### What you have to do:
Convert every line of the records below into a JSON list of strings, one string per line, skipping any blank lines. Leave the pictures out.

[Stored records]
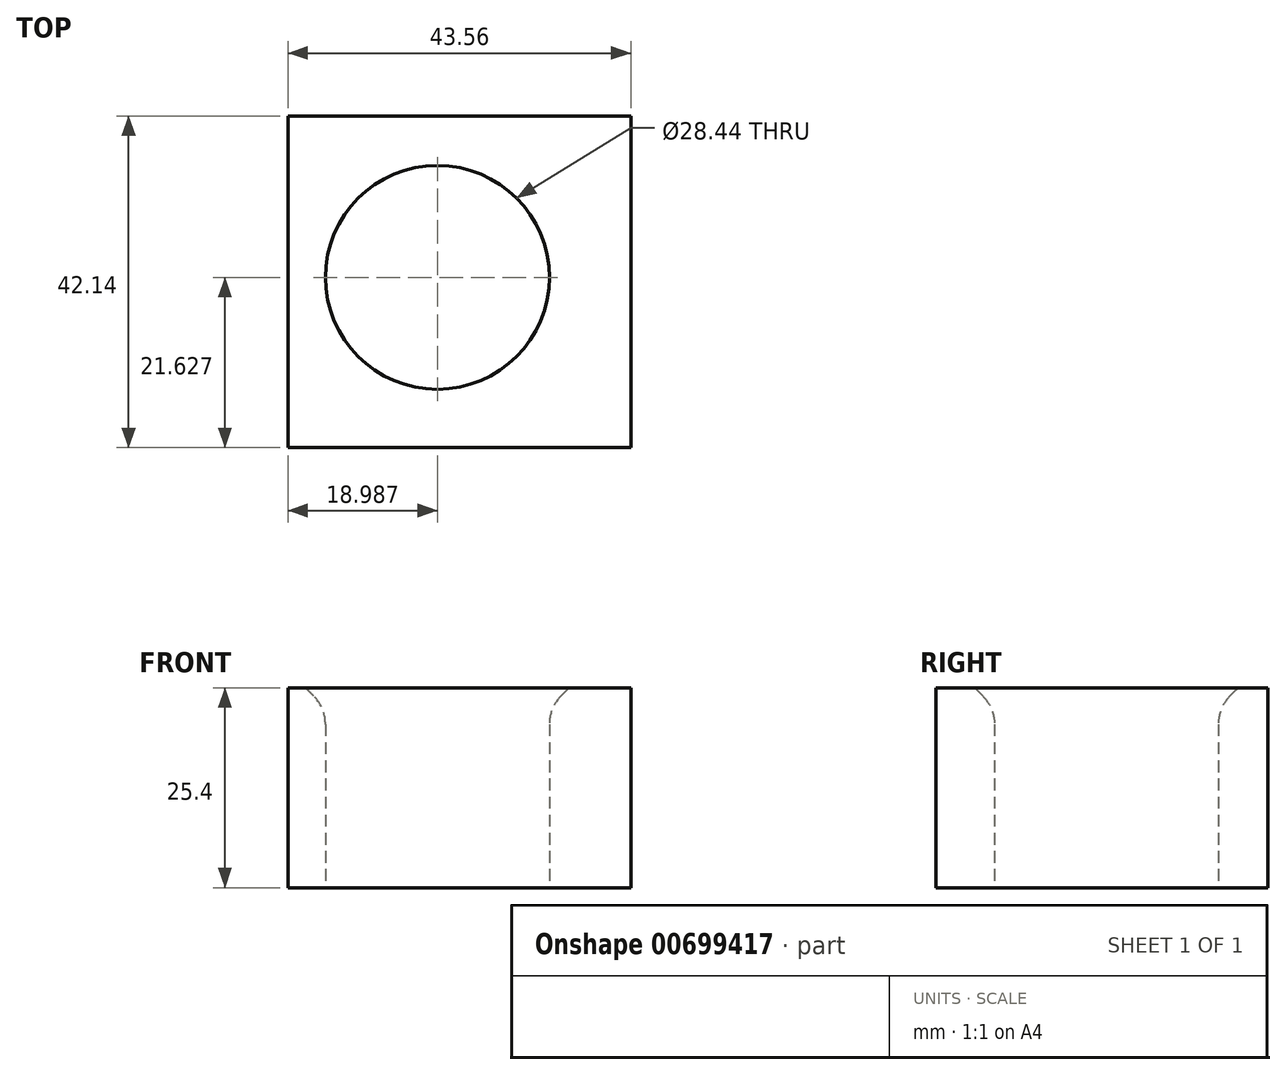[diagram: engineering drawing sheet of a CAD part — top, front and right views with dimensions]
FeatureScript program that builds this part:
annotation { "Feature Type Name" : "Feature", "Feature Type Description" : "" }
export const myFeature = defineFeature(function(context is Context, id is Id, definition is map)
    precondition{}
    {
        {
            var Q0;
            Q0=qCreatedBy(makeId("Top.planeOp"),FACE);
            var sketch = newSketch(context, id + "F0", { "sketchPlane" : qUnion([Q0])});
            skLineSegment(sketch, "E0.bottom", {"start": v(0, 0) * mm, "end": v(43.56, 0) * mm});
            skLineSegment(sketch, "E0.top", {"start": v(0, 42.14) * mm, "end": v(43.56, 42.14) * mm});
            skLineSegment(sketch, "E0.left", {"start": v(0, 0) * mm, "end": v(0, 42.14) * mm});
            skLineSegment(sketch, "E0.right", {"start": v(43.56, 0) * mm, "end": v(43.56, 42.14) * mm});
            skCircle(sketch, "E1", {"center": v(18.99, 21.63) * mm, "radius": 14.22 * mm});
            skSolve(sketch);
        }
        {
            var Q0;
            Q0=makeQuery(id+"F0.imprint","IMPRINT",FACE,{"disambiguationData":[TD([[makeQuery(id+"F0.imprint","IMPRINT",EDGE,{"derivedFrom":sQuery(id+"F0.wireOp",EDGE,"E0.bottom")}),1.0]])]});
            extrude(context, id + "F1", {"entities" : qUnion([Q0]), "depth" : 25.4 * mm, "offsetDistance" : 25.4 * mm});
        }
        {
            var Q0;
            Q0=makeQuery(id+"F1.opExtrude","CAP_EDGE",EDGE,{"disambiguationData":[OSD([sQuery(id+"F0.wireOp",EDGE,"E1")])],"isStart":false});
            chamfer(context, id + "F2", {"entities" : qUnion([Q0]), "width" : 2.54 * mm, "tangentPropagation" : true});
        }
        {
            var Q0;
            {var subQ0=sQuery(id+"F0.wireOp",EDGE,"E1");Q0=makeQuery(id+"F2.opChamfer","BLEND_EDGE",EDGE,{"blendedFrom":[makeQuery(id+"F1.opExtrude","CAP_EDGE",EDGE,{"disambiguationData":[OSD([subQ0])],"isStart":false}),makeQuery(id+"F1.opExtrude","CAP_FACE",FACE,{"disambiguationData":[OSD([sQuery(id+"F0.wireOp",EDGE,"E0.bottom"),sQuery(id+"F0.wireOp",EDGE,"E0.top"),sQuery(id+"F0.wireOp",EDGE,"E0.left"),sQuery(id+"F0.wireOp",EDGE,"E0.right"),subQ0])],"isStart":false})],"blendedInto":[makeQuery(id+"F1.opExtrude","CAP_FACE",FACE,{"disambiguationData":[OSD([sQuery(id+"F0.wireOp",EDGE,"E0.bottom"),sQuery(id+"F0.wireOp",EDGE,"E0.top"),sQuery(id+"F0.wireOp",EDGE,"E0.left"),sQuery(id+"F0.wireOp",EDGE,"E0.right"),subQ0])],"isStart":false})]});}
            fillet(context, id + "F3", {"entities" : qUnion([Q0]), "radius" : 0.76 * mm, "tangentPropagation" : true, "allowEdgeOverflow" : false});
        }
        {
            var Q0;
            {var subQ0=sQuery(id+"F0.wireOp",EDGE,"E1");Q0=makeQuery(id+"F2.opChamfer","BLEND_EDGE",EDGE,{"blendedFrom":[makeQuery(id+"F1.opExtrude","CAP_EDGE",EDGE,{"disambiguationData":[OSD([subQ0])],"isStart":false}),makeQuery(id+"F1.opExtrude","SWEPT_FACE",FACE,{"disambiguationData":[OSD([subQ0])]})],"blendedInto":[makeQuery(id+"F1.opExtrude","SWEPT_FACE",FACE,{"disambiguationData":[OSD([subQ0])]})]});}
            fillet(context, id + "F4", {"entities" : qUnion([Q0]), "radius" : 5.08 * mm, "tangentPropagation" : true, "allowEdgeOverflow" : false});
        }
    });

### Result for this task:
[
  "[diagram: engineering drawing sheet of a CAD part — top, front and right views with dimensions]",
  "FeatureScript program that builds this part:",
  "annotation { \"Feature Type Name\" : \"Feature\", \"Feature Type Description\" : \"\" }",
  "export const myFeature = defineFeature(function(context is Context, id is Id, definition is map)",
  "    precondition{}",
  "    {",
  "        {",
  "            var Q0;",
  "            Q0=qCreatedBy(makeId(\"Top.planeOp\"),FACE);",
  "            var sketch = newSketch(context, id + \"F0\", { \"sketchPlane\" : qUnion([Q0])});",
  "            skLineSegment(sketch, \"E0.bottom\", {\"start\": v(0, 0) * mm, \"end\": v(43.56, 0) * mm});",
  "            skLineSegment(sketch, \"E0.top\", {\"start\": v(0, 42.14) * mm, \"end\": v(43.56, 42.14) * mm});",
  "            skLineSegment(sketch, \"E0.left\", {\"start\": v(0, 0) * mm, \"end\": v(0, 42.14) * mm});",
  "            skLineSegment(sketch, \"E0.right\", {\"start\": v(43.56, 0) * mm, \"end\": v(43.56, 42.14) * mm});",
  "            skCircle(sketch, \"E1\", {\"center\": v(18.99, 21.63) * mm, \"radius\": 14.22 * mm});",
  "            skSolve(sketch);",
  "        }",
  "        {",
  "            var Q0;",
  "            Q0=makeQuery(id+\"F0.imprint\",\"IMPRINT\",FACE,{\"disambiguationData\":[TD([[makeQuery(id+\"F0.imprint\",\"IMPRINT\",EDGE,{\"derivedFrom\":sQuery(id+\"F0.wireOp\",EDGE,\"E0.bottom\")}),1.0]])]});",
  "            extrude(context, id + \"F1\", {\"entities\" : qUnion([Q0]), \"depth\" : 25.4 * mm, \"offsetDistance\" : 25.4 * mm});",
  "        }",
  "        {",
  "            var Q0;",
  "            Q0=makeQuery(id+\"F1.opExtrude\",\"CAP_EDGE\",EDGE,{\"disambiguationData\":[OSD([sQuery(id+\"F0.wireOp\",EDGE,\"E1\")])],\"isStart\":false});",
  "            chamfer(context, id + \"F2\", {\"entities\" : qUnion([Q0]), \"width\" : 2.54 * mm, \"tangentPropagation\" : true});",
  "        }",
  "        {",
  "            var Q0;",
  "            {var subQ0=sQuery(id+\"F0.wireOp\",EDGE,\"E1\");Q0=makeQuery(id+\"F2.opChamfer\",\"BLEND_EDGE\",EDGE,{\"blendedFrom\":[makeQuery(id+\"F1.opExtrude\",\"CAP_EDGE\",EDGE,{\"disambiguationData\":[OSD([subQ0])],\"isStart\":false}),makeQuery(id+\"F1.opExtrude\",\"CAP_FACE\",FACE,{\"disambiguationData\":[OSD([sQuery(id+\"F0.wireOp\",EDGE,\"E0.bottom\"),sQuery(id+\"F0.wireOp\",EDGE,\"E0.top\"),sQuery(id+\"F0.wireOp\",EDGE,\"E0.left\"),sQuery(id+\"F0.wireOp\",EDGE,\"E0.right\"),subQ0])],\"isStart\":false})],\"blendedInto\":[makeQuery(id+\"F1.opExtrude\",\"CAP_FACE\",FACE,{\"disambiguationData\":[OSD([sQuery(id+\"F0.wireOp\",EDGE,\"E0.bottom\"),sQuery(id+\"F0.wireOp\",EDGE,\"E0.top\"),sQuery(id+\"F0.wireOp\",EDGE,\"E0.left\"),sQuery(id+\"F0.wireOp\",EDGE,\"E0.right\"),subQ0])],\"isStart\":false})]});}",
  "            fillet(context, id + \"F3\", {\"entities\" : qUnion([Q0]), \"radius\" : 0.76 * mm, \"tangentPropagation\" : true, \"allowEdgeOverflow\" : false});",
  "        }",
  "        {",
  "            var Q0;",
  "            {var subQ0=sQuery(id+\"F0.wireOp\",EDGE,\"E1\");Q0=makeQuery(id+\"F2.opChamfer\",\"BLEND_EDGE\",EDGE,{\"blendedFrom\":[makeQuery(id+\"F1.opExtrude\",\"CAP_EDGE\",EDGE,{\"disambiguationData\":[OSD([subQ0])],\"isStart\":false}),makeQuery(id+\"F1.opExtrude\",\"SWEPT_FACE\",FACE,{\"disambiguationData\":[OSD([subQ0])]})],\"blendedInto\":[makeQuery(id+\"F1.opExtrude\",\"SWEPT_FACE\",FACE,{\"disambiguationData\":[OSD([subQ0])]})]});}",
  "            fillet(context, id + \"F4\", {\"entities\" : qUnion([Q0]), \"radius\" : 5.08 * mm, \"tangentPropagation\" : true, \"allowEdgeOverflow\" : false});",
  "        }",
  "    });"
]